[VoIP] OT - A good clicky springy PC keyboard
Richard Lane
richardlane at exemail.com.au
Thu Jan 24 02:11:47 CST 2008
Yeah I remember those...
My first computer was a XT clone made by a company called Amstrad. It
had a 13.something EGA monitor with a 5.25 inch single double sided
double density drive with a whopping capacity of 360KB. It also had a
MFM hard drive made by Seagate which had a capacity of 30 megabytes.

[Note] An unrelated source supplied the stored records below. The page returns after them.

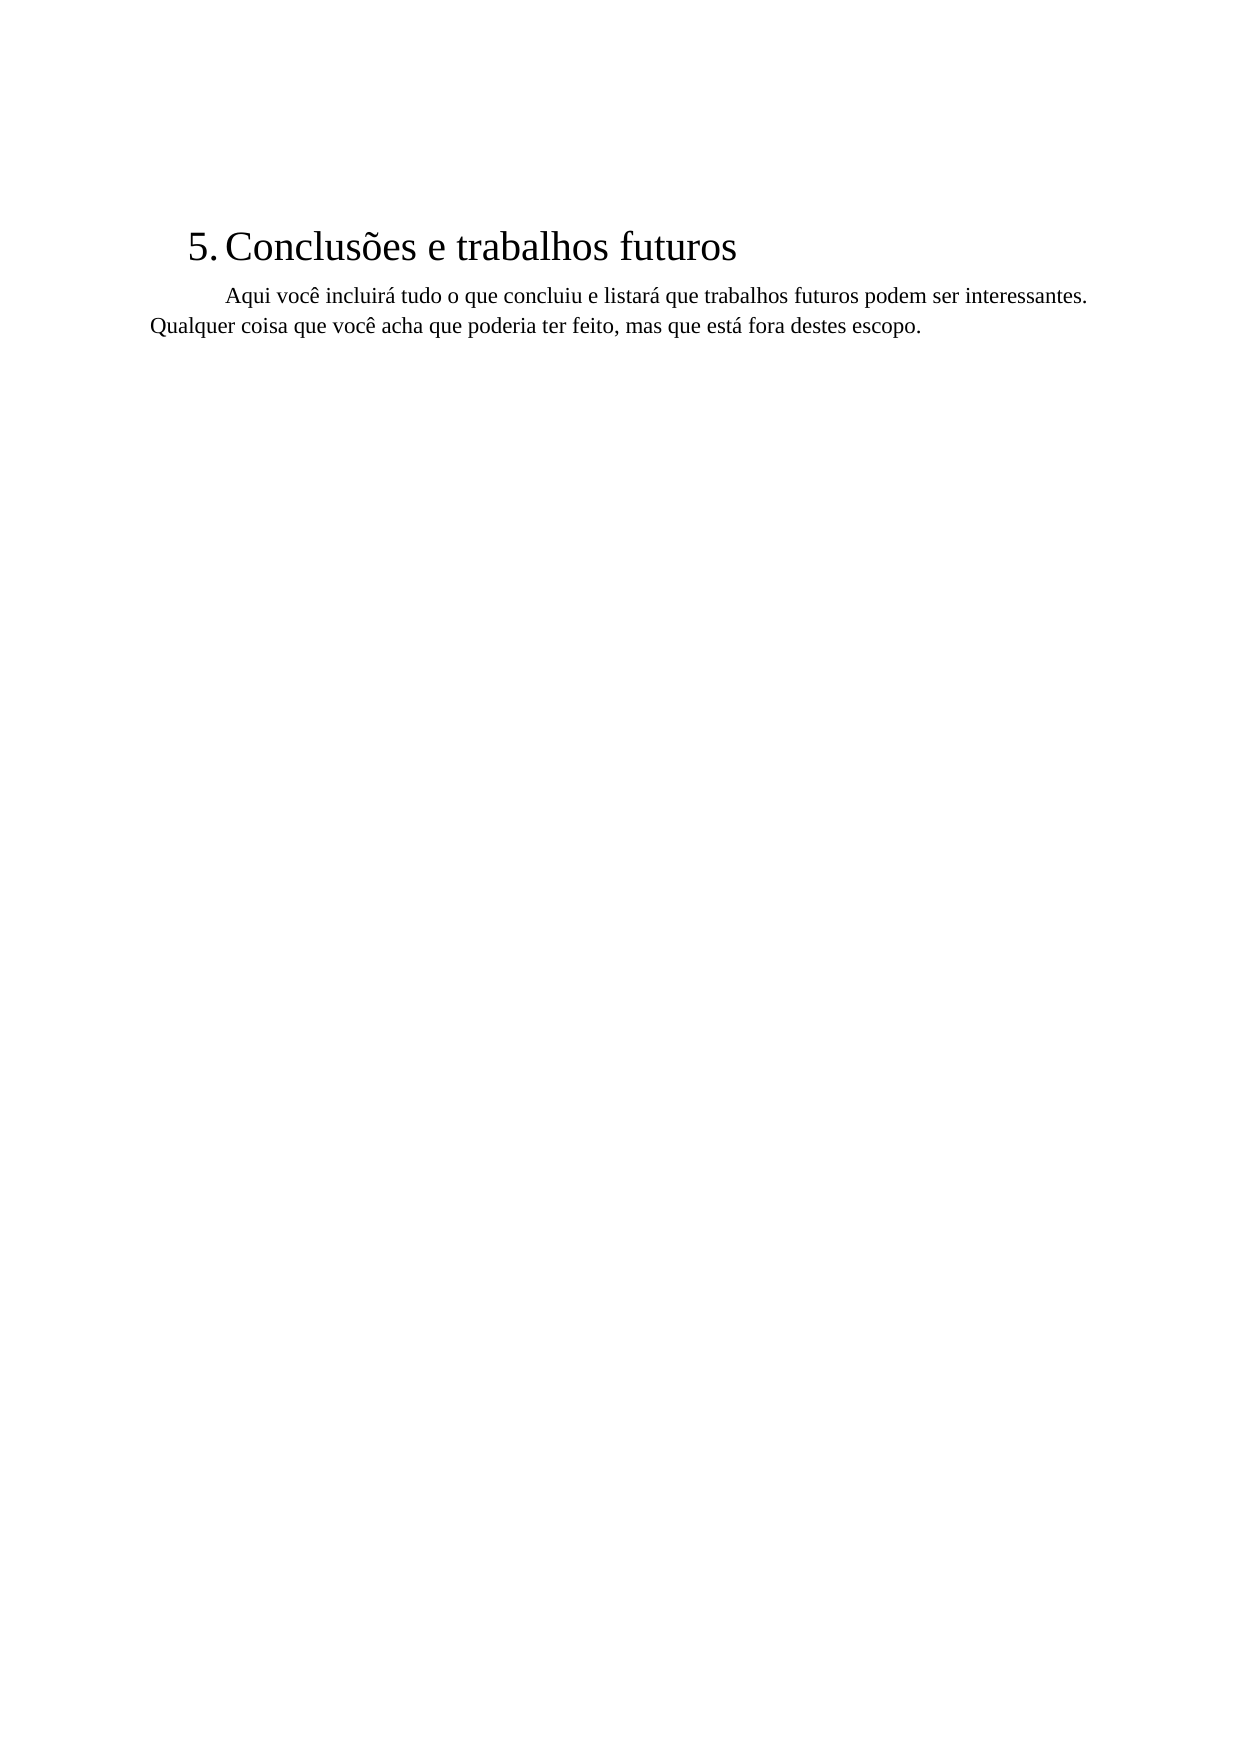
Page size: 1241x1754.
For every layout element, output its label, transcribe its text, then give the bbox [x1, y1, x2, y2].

text Aqui você incluirá tudo o que concluiu e listará que trabalhos futuros podem ser interessantes. Qualquer coisa que você acha que poderia ter feito, mas que está fora destes escopo. [150, 282, 1090, 339]
subtitle Conclusões e trabalhos futuros [187, 222, 1090, 270]
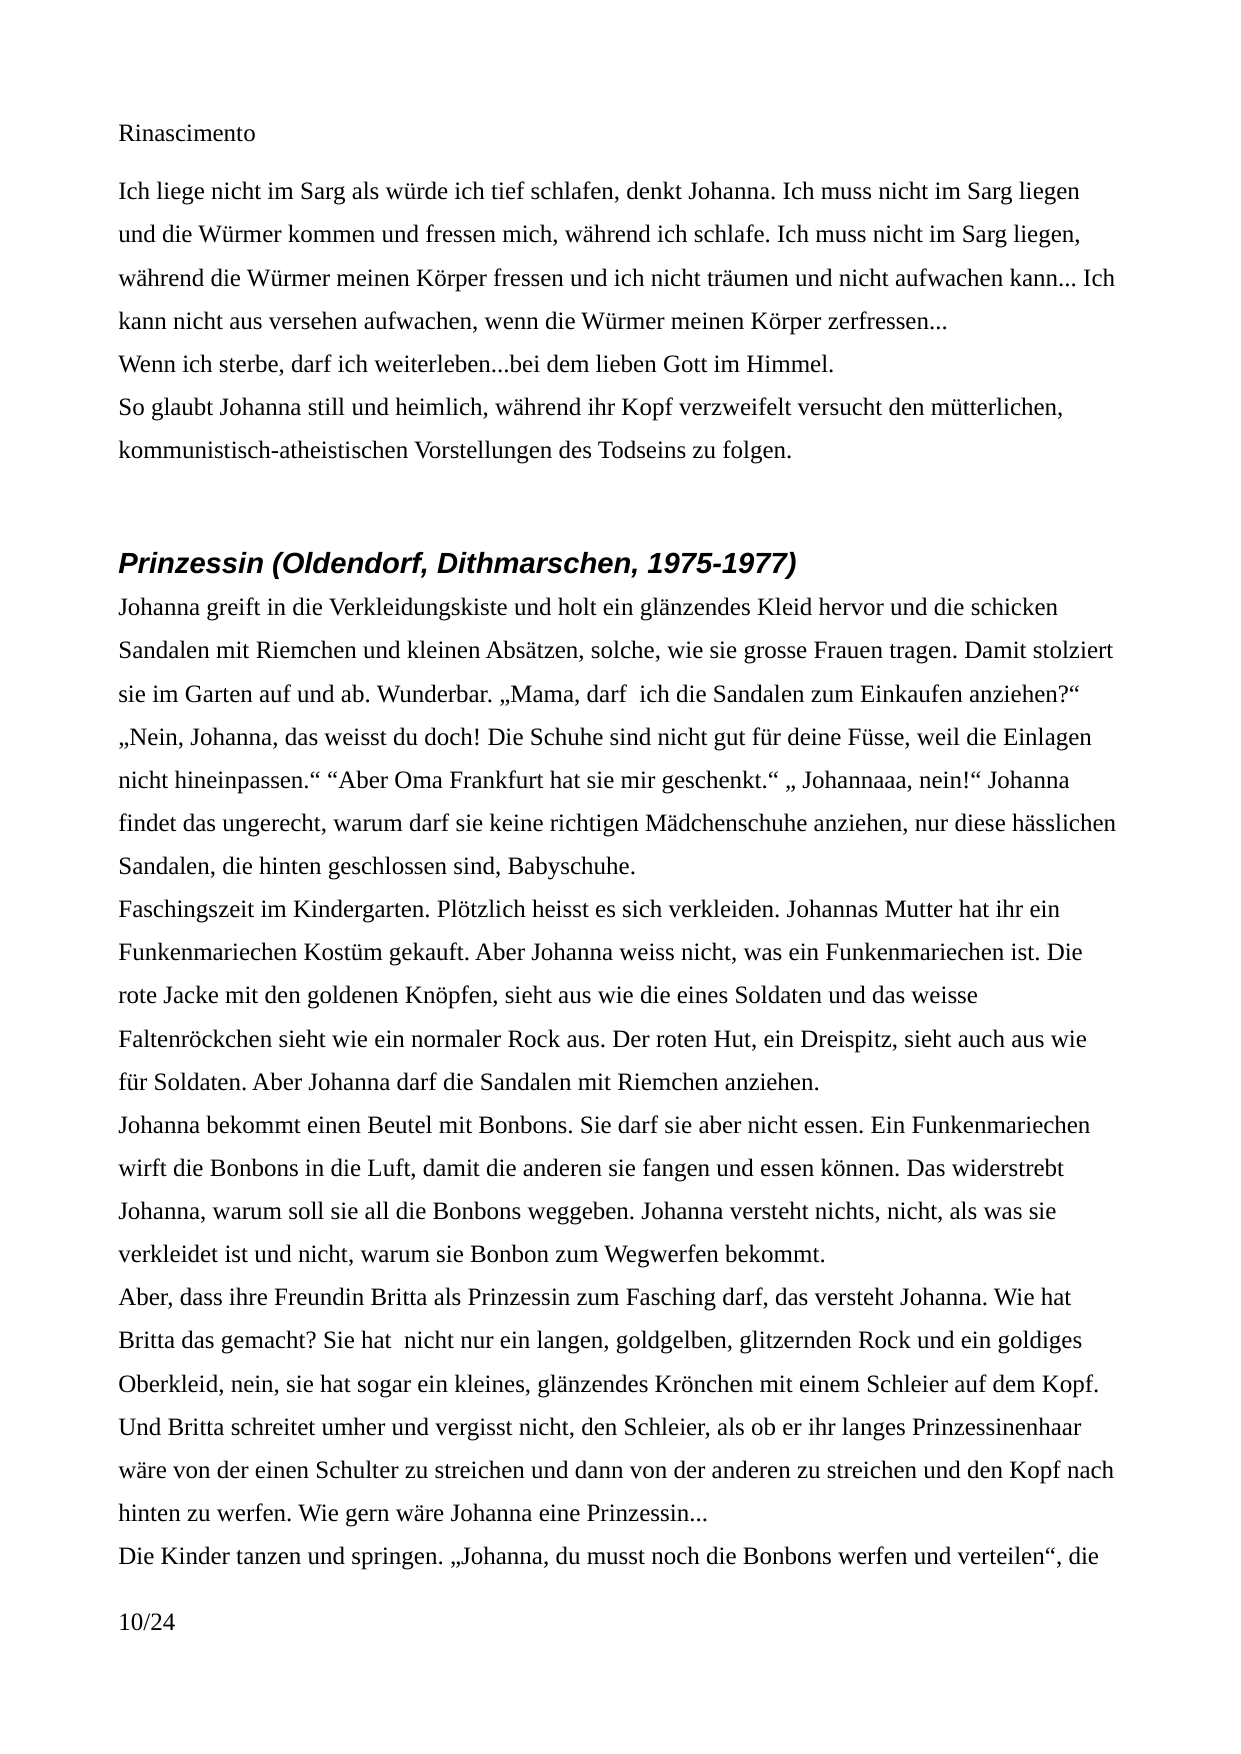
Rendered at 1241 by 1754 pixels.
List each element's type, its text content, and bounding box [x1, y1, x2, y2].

text So glaubt Johanna still und heimlich, während ihr Kopf verzweifelt versucht den mütterlichen, kommunistisch-atheistischen Vorstellungen des Todseins zu folgen. [118, 392, 1122, 464]
subtitle Prinzessin (Oldendorf, Dithmarschen, 1975-1977) [118, 546, 1122, 580]
text Die Kinder tanzen und springen. „Johanna, du musst noch die Bonbons werfen und verteilen“, die [118, 1541, 1122, 1570]
text Johanna greift in die Verkleidungskiste und holt ein glänzendes Kleid hervor und die schicken Sandalen mit Riemchen und kleinen Absätzen, solche, wie sie grosse Frauen tragen. Damit stolziert sie im Garten auf und ab. Wunderbar. „Mama, darf ich die Sandalen zum Einkaufen anziehen?“ „Nein, Johanna, das weisst du doch! Die Schuhe sind nicht gut für deine Füsse, weil die Einlagen nicht hineinpassen.“ “Aber Oma Frankfurt hat sie mir geschenkt.“ „ Johannaaa, nein!“ Johanna findet das ungerecht, warum darf sie keine richtigen Mädchenschuhe anziehen, nur diese hässlichen Sandalen, die hinten geschlossen sind, Babyschuhe. [118, 592, 1122, 880]
text Aber, dass ihre Freundin Britta als Prinzessin zum Fasching darf, das versteht Johanna. Wie hat Britta das gemacht? Sie hat nicht nur ein langen, goldgelben, glitzernden Rock und ein goldiges Oberkleid, nein, sie hat sogar ein kleines, glänzendes Krönchen mit einem Schleier auf dem Kopf. Und Britta schreitet umher und vergisst nicht, den Schleier, als ob er ihr langes Prinzessinenhaar wäre von der einen Schulter zu streichen und dann von der anderen zu streichen und den Kopf nach hinten zu werfen. Wie gern wäre Johanna eine Prinzessin... [118, 1282, 1122, 1527]
text Wenn ich sterbe, darf ich weiterleben...bei dem lieben Gott im Himmel. [118, 349, 1122, 378]
text Faschingszeit im Kindergarten. Plötzlich heisst es sich verkleiden. Johannas Mutter hat ihr ein Funkenmariechen Kostüm gekauft. Aber Johanna weiss nicht, was ein Funkenmariechen ist. Die rote Jacke mit den goldenen Knöpfen, sieht aus wie die eines Soldaten und das weisse Faltenröckchen sieht wie ein normaler Rock aus. Der roten Hut, ein Dreispitz, sieht auch aus wie für Soldaten. Aber Johanna darf die Sandalen mit Riemchen anziehen. [118, 894, 1122, 1096]
text Ich liege nicht im Sarg als würde ich tief schlafen, denkt Johanna. Ich muss nicht im Sarg liegen und die Würmer kommen und fressen mich, während ich schlafe. Ich muss nicht im Sarg liegen, während die Würmer meinen Körper fressen und ich nicht träumen und nicht aufwachen kann... Ich kann nicht aus versehen aufwachen, wenn die Würmer meinen Körper zerfressen... [118, 176, 1122, 334]
text Johanna bekommt einen Beutel mit Bonbons. Sie darf sie aber nicht essen. Ein Funkenmariechen wirft die Bonbons in die Luft, damit die anderen sie fangen und essen können. Das widerstrebt Johanna, warum soll sie all die Bonbons weggeben. Johanna versteht nichts, nicht, als was sie verkleidet ist und nicht, warum sie Bonbon zum Wegwerfen bekommt. [118, 1110, 1122, 1268]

When we bought this machine our family were like the people down the
road with the huge hard drive.
The sounds were great from the old hard drives and I still have an IDE
40MB western digital drive in my possession. I also have kept all my
original disks and games including California games, world games, the
sierra games (kings quest, police quest, space quest, leisure suit larry
etc.
I only just chucked out my original Epson FX80 8 pin dot matrix printer
last week after a clean up.
Ah the days
Mad Mark wrote:
>> For several years now, I've been looking for a good PC keyboard that
>> has a definite key click as you type, and just has that good old feel like
>> the old IBM and Lexmark keyboards had. I was very disappointed to learn
>> several years ago that Lexmark had discontinued their keyboard line. What I
>> didn't learn then is that they sold their keyboard technology to another
>> company called Unicomp. I just found out about Unicomp on Tuesday morning
>> after doing a Google search, and immediately ordered one of their Customizer
>> 104-key models, so I'd have the Windows keys. I got it this evening, and
>> it's great! It has pretty much the same Lexmark feel I'm so used to, and not
>> the feel of those $5.00 keyboards you get with new computers, or most of
>> what's on the store shelves. The 101-key model costs $49.95, and the 104-key
>> model, with the Windows keys, costs $69.95. Shipping is usually between $5
>> and $7.50 or so, and they charge tax on orders shipped to Kentucky. Bottom
>> line. If you're looking for a keyboard like the old IBM and/or Lexmark
>> keyboards, and have been frustrated by all these modern-day squishy/flat
>> keyboards, go to www.pckeyboard.com and buy one from Unicomp. The technology
>> they use is called Buckling Spring, as opposed to the Rubber Dome technology
>> most modern keyboards use. While shopping around for keyboards last year, I
>> was amazed when I found a display model with some key caps missing, and
>> underneath were just some tiny rubber things which were the equivalent of
>> the springs in these good old keyboards! No wonder they don't feel nearly as
>> good!
>> Jayson
>>
>
> I grew up on those old keyboards. The solid click that you could actually FEEL through the keyboard. I was very disappointed when we moved on to the rubber membrane keyboards. So much so that I make a program to pop the PC speaker every time a key was pressed. Still wasn't the same, though, but a little better. I remember hacking an AT-style keyboard connector onto an XT-style clickey keyboard, just so I could use it on our "modern" 286 machine... until my brother pinched it for his computer because he liked it better. :)
>
> Same with the old hard-drives. Now days hard-drives have acoustic suppression technology built into them. You're lucky to even hear them at all. Not in the old days, no siree. You KNEW when your hard-drive was doing something by the loud "CLAKA-CLAKA-CLAKA-CHUNK" they used to make. Or if you were "lucky" enough to own an even older hard-drive like we did, (I'm talking 20 MEGA-bytes here) they went "Vreeeet! Vooooort! Veeevoort! Vee, veee, vooooort!" as the stepper motor worked like crazy swinging the drive heads around. I believe I still have one of those old machines lying around somewhere... It's probably ready for a permanent home at the Smithsonian Institute by now.